Li, Qiang

The phenomenon of flow-induced vibration is found in many
engineering systems. The fluid flow generates forces on the
structure that cause motion of the structure. In turn, the
structural motion changes the angle of attack between the flow and
the structure, hence the forces on the structure. Furthermore,
turbulence generally exists in a natural fluid flow; namely, the fluid
velocity contains a random part. Thus, the problem is formulated as
a nonlinear system under random excitations.
This thesis is focused on one type of motion known as
galloping. A mathematical model for the motion of an elastically
supported square cylinder in turbulent flow is developed. The
physical nonlinear equation is converted to ideal stochastic
differential equations of the Ito type using the stochastic averaging
method. The probability density for the motion amplitude and the
values for the most probable amplitudes are obtained for various
mean flow velocities and turbulence levels.

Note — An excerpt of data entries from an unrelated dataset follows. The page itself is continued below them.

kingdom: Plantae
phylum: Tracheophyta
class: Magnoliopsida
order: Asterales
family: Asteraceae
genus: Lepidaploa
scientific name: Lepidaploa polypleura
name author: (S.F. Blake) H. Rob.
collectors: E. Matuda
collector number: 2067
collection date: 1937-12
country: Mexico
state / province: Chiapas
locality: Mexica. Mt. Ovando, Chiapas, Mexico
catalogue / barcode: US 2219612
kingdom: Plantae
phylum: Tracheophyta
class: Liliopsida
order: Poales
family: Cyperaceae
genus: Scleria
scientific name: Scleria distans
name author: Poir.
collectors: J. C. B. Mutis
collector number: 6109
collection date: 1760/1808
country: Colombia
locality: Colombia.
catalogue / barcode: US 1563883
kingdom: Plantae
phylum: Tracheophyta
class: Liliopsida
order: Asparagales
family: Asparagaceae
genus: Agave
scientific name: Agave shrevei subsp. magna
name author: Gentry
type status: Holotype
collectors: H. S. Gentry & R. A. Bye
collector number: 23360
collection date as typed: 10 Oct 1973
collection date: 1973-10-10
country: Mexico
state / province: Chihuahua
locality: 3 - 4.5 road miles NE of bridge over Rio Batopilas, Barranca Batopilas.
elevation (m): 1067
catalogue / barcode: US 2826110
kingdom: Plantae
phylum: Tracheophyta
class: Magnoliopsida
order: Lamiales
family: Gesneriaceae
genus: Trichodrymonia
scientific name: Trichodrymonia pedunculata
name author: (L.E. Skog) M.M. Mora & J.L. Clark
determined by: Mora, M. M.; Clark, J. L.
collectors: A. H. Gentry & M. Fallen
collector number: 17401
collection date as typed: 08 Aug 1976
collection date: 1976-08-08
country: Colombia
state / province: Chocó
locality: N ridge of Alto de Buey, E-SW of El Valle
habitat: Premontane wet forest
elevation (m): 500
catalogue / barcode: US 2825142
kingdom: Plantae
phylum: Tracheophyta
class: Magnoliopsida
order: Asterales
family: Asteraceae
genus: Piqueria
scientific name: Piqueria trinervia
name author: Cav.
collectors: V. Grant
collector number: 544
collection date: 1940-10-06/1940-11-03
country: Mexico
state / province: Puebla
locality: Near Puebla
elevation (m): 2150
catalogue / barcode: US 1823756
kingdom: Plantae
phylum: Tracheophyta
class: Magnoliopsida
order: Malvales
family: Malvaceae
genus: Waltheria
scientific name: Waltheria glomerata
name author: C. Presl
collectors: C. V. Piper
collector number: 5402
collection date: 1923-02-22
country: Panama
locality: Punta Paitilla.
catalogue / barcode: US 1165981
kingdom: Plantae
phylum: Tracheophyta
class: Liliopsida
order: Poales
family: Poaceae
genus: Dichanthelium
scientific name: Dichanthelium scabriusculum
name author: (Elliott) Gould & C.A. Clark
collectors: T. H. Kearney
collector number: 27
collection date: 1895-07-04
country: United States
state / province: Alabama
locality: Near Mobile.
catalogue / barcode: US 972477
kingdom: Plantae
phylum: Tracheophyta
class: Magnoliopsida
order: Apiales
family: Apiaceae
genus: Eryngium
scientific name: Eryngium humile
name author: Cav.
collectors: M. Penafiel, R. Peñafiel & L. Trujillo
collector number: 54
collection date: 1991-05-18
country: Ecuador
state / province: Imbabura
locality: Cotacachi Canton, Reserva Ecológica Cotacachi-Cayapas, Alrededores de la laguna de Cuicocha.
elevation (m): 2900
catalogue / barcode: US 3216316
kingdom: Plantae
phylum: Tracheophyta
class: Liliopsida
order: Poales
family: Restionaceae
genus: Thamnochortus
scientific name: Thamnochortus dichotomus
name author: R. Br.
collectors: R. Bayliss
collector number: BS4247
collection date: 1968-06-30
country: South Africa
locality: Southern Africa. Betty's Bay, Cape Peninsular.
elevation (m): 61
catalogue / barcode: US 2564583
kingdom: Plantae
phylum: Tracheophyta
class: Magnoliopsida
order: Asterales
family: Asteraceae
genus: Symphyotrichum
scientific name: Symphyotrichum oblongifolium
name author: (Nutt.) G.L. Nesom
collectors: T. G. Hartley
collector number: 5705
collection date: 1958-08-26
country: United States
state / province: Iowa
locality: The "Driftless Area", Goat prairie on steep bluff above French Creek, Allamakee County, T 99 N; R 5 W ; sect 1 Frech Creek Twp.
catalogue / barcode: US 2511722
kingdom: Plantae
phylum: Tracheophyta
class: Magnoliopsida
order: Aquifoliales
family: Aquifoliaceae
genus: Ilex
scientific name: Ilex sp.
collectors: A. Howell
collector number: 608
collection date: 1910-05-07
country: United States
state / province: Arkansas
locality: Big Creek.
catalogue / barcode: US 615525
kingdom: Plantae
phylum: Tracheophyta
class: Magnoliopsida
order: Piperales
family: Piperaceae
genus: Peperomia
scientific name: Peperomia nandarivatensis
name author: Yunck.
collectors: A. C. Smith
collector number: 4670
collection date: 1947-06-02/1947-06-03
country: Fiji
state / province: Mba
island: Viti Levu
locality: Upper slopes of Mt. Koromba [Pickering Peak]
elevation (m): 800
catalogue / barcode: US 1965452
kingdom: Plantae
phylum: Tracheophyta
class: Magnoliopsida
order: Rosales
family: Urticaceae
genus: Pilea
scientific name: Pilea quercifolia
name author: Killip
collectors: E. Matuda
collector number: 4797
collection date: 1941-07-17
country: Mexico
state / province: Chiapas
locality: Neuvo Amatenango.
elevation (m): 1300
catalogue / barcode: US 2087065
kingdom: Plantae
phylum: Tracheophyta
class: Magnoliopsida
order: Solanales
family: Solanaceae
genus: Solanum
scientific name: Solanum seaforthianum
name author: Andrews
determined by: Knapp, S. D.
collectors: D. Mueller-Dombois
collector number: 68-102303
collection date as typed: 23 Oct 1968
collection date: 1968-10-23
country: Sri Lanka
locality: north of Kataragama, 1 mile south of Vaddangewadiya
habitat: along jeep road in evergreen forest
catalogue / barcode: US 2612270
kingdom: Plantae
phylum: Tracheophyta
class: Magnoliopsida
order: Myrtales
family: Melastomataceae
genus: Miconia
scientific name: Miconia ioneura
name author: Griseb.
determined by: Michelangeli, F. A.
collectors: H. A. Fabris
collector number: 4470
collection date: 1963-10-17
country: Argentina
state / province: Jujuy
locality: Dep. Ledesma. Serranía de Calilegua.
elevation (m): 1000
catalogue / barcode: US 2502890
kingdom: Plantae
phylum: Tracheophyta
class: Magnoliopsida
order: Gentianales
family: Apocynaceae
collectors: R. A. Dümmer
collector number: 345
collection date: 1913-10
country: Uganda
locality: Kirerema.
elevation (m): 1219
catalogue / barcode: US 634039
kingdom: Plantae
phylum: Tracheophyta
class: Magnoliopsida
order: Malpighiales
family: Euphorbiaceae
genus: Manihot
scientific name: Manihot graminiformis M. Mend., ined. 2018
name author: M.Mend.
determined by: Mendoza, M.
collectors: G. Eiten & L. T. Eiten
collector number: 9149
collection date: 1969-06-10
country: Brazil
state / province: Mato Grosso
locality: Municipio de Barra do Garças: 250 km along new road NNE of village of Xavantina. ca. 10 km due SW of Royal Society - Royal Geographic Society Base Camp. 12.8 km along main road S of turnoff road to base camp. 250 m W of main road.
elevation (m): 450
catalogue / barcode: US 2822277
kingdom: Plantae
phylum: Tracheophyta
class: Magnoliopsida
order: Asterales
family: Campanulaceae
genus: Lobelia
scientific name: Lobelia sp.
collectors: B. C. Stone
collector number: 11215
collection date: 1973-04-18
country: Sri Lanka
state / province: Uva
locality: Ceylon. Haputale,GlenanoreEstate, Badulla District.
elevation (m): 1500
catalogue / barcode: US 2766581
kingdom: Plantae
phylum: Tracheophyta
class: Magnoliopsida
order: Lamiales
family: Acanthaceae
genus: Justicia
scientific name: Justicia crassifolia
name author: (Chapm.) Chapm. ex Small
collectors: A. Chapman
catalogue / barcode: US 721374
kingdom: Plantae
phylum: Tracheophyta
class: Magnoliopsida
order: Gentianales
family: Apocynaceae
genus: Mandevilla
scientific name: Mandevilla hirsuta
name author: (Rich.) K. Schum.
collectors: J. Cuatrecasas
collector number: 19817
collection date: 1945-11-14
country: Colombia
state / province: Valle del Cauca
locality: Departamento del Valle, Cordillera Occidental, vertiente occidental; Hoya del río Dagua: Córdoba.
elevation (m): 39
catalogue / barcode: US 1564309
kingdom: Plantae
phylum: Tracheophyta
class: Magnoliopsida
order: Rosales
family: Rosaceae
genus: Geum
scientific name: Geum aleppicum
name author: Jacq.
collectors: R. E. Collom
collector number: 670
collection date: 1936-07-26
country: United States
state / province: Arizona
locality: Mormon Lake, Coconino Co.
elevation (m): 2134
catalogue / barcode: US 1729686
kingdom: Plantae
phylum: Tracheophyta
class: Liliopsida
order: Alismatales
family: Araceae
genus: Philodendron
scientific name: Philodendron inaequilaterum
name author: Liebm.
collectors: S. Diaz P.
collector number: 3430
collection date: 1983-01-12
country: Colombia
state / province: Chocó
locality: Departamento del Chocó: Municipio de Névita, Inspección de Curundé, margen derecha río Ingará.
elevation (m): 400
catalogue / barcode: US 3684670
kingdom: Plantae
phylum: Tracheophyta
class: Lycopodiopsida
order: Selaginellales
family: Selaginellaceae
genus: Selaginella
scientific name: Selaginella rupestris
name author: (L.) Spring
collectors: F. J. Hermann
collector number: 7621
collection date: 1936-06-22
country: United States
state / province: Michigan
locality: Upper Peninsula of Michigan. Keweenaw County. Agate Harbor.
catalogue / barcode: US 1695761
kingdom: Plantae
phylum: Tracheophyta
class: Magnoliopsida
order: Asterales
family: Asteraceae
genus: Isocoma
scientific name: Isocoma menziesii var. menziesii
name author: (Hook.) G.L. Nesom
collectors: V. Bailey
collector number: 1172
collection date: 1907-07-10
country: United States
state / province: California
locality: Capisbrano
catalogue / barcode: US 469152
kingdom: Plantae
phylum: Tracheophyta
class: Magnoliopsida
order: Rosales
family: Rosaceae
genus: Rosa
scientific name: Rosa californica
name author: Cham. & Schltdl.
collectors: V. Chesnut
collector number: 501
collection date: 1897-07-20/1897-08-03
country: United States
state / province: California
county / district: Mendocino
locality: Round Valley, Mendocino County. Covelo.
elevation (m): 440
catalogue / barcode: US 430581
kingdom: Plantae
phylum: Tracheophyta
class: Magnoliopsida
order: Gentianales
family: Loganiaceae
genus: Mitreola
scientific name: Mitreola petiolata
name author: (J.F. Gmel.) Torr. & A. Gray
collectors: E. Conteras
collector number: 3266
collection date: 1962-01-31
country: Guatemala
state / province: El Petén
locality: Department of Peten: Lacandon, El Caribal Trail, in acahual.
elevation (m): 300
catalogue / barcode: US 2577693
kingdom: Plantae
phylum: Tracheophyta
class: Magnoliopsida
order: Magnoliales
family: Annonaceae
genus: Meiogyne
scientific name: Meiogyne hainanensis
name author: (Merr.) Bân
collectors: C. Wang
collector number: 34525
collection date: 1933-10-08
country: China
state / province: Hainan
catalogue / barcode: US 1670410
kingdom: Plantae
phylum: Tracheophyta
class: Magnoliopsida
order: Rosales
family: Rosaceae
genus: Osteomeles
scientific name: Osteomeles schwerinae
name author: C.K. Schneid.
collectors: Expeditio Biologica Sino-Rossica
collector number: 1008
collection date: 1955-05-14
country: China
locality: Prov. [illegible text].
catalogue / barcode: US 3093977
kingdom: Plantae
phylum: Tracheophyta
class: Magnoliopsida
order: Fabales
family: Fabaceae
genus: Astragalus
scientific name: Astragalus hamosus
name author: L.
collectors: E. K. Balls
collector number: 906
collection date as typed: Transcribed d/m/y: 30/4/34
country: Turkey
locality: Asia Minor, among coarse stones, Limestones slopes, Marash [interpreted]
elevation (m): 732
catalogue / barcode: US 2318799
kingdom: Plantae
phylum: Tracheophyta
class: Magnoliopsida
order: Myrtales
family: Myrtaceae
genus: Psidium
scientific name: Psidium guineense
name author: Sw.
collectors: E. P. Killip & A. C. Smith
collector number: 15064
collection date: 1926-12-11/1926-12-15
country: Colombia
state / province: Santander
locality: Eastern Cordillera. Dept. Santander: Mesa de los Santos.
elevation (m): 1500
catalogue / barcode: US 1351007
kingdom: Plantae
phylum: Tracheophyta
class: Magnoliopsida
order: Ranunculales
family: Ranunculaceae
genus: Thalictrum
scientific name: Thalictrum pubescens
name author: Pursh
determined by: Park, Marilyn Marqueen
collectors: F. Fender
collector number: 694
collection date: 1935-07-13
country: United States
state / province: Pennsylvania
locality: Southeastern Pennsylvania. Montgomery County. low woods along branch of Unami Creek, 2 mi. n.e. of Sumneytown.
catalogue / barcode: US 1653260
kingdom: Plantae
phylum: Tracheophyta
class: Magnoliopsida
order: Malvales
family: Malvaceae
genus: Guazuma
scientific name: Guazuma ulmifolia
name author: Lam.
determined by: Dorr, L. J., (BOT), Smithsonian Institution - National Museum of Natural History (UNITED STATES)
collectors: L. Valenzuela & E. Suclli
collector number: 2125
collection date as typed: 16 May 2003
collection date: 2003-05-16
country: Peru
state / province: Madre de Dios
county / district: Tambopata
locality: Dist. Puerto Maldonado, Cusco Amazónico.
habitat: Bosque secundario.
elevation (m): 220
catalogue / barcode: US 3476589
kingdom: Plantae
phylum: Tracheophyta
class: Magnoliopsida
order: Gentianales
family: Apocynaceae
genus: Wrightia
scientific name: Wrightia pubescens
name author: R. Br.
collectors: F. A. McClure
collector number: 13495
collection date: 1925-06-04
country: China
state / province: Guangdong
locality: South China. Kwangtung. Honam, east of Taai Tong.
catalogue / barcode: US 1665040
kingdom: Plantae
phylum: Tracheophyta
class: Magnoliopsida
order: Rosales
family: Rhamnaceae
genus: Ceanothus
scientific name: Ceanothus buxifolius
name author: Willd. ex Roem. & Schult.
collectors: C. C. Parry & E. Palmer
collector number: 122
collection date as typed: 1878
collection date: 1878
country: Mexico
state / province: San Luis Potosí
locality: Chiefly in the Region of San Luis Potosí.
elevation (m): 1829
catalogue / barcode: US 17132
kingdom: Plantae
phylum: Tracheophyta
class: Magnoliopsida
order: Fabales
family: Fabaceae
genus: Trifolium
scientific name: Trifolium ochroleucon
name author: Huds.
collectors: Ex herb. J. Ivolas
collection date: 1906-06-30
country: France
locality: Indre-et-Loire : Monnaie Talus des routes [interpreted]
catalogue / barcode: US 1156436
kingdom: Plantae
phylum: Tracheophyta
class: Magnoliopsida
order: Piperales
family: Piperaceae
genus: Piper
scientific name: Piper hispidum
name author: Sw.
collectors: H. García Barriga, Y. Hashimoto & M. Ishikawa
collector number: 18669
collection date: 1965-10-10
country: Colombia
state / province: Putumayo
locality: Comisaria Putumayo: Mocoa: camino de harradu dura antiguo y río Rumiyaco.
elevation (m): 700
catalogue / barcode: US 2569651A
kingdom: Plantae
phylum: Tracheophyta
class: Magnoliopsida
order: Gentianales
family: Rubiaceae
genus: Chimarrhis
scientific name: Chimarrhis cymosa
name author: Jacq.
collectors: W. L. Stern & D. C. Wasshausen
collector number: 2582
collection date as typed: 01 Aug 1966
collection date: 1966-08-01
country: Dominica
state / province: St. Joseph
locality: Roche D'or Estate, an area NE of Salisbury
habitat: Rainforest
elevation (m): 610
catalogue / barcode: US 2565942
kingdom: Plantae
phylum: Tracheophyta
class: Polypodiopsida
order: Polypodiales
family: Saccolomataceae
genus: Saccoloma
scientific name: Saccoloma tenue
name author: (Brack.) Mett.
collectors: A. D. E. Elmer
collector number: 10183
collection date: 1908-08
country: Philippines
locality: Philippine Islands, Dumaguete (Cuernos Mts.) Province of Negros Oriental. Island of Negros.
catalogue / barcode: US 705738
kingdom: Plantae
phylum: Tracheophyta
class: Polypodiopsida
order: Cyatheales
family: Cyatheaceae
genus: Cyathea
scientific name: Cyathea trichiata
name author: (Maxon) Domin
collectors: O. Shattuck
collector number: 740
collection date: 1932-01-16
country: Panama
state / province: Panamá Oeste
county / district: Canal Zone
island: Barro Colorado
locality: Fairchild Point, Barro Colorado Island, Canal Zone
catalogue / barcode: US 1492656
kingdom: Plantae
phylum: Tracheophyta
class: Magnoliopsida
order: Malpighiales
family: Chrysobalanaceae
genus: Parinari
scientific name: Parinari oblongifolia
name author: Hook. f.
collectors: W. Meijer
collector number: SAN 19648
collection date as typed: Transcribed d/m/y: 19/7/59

The motion stability of long-span bridges under turbulent wind is studied. A new stochastic theory, developed on the basis of a new wind turbulence model, is applied to experimentally measured bridge deck models to determine the stochastic stability boundaries. The new turbulence model has a finite mean-square value and a versatile spectral shape, and is capable of closely matching a target spectrum, such as the Dryden or the von Karman spectrum, by changing the parameters of the model. The bridge motion is represented as a linear system of single degree of freedom in torsion. A bridge is generally subject to two types of wind loads: the buffeting loads and the self-excited loads. Only the self-excited loads are considered in the investigation, since the buffeting loads, which appear as inhomogeneous terms in the differential equation of motion, do not affect the motion stability of a linear system. In the absence of turbulence, the onset of flutter instability occurs at a critical wind velocity at which a pair of complex-conjugate eigenvalues of the combined structural-fluid system becomes purely imaginary. The corresponding eigenvectors describe the interaction between the structure and the surrounding fluid. Upon the introduction of turbulence, the composition of the structural and fluid components is changed. Since the turbulence portion of the flow fluctuates randomly in time, a new state of balance between the energy inflow from fluid to structure, and the energy outflow from structure to fluid, can only be reached in the statistical sense, or equivalently, in the sense of long-time average under the ergodicity assumption. It is the random deviation from the deterministic flutter mode that renders either the stabilizing or destabilizing effect possible. The asymptotic sample stability boundary of the motion is obtained. The aerodynamic constants for the theoretical analysis are measured experimentally in a forced vibration test conducted in a water channel, with water substituting for air as the working fluid. For a particular bridge deck model, the computed stability boundary shows that the presence of turbulence in the wind flow can be either stabilizing or destabilizing depending on the peak frequency and band-width of the turbulence spectrum.